In order to test this, a team of marine biologists sailed 40 miles off the coast of North Carolina to see how both pilot whales and Risso’s dolphins react to the calls of killer whales, publishing their results in the Journal of Experimental Biology.

First of all, they tagged members of the pods with a data-logger. This recorded a whole host of information, including the sounds heard by the animal, as well as other useful data such as their depth and movement. Then they played a range of sounds that the cetaceans were likely to experience in their daily lives, including the calls from other members of their species, humpback whales, and a range of killer whale vocalizations.

For the vast majority of the calls played to the animals, they remained calm and carried on doing what they were doing, even when some of those calls were from orcas. But when the team then played the killer whale hunting call, there was an immediate and sudden shift in behavior.

“It was crazy to see a group of animals respond so strongly to something you're doing,” said lead author Matthew Bowers. As soon as the Risso's dolphins heard the noise, they effectively stampeded in the opposite direction. “The strong and differential responses to this subset of killer whale calls was eye-opening.”

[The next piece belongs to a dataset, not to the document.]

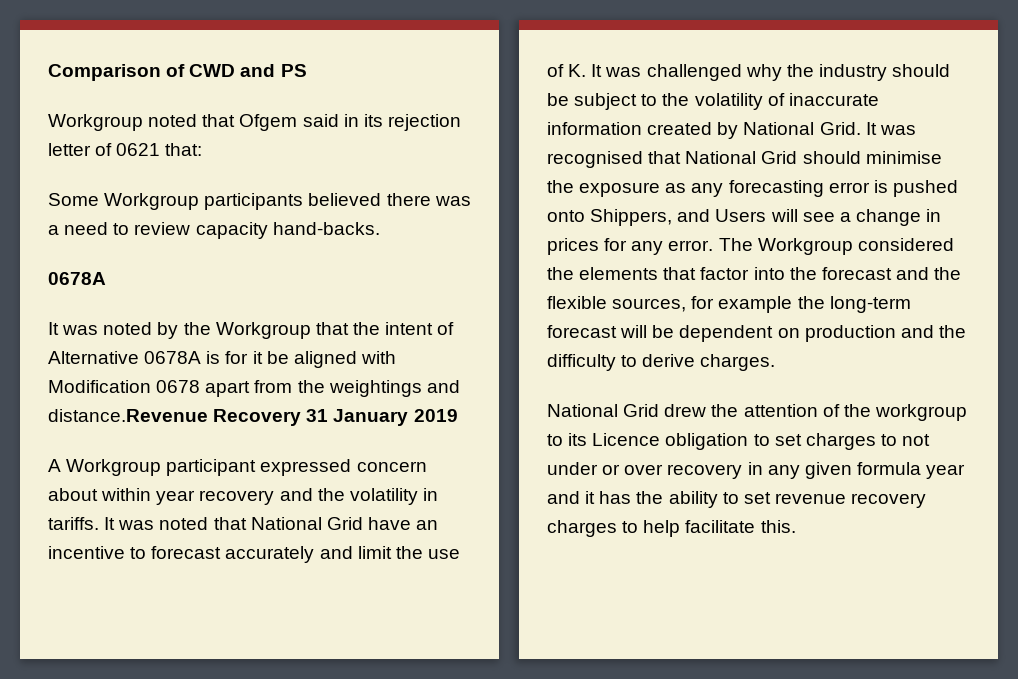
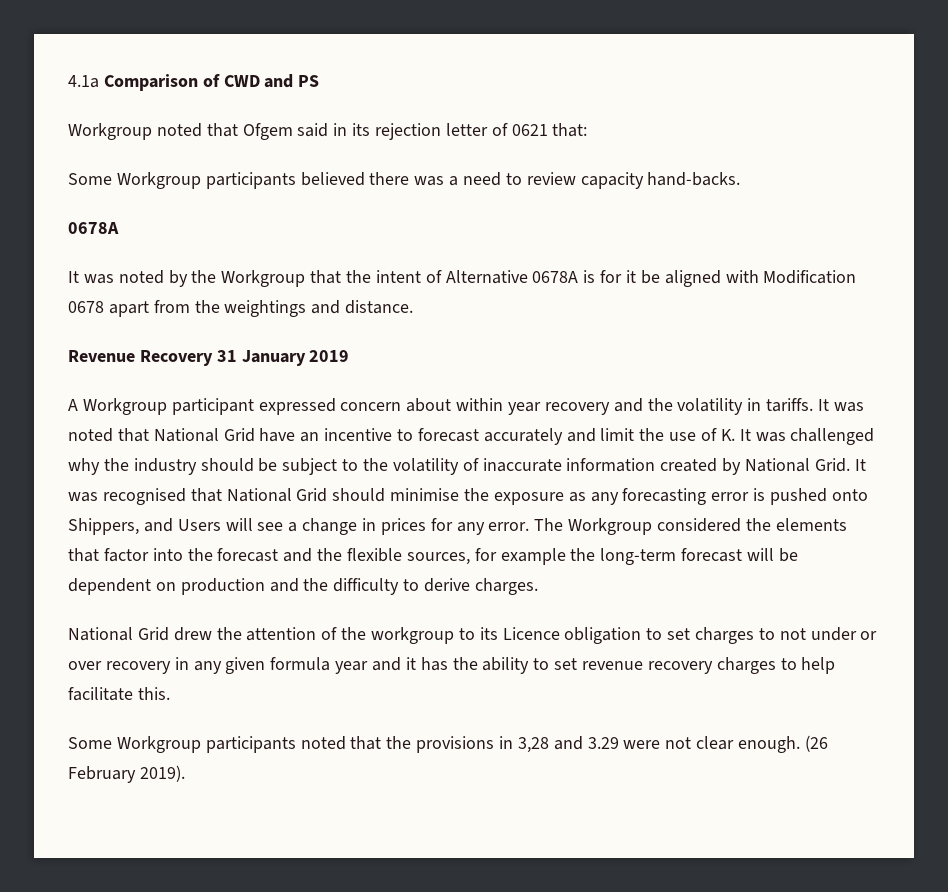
(48, 72) none -> [68,75,99,88] 4.1a
[48,409,208,422] distance.Revenue -> [345,300,414,314] [68,350,135,362] distance. // Revenue
(796, 526) none -> [68,735,828,753] [68,765,185,783] // Some Workgroup participants noted that the provisions in 3,28 and 3.29 were not clear enough. (26 February 2019).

By using the data collected from the trackers, they could recreate how the two different species of cetaceans responded to the calls, demonstrating that they had strikingly different tactics. While the Risso’s dolphins turned tail and fled as fast as they could for over 10 kilometers, the pilot whales doubled down. They formed a tight group and dived down towards to sound, trying to confront the whale they thought was making it.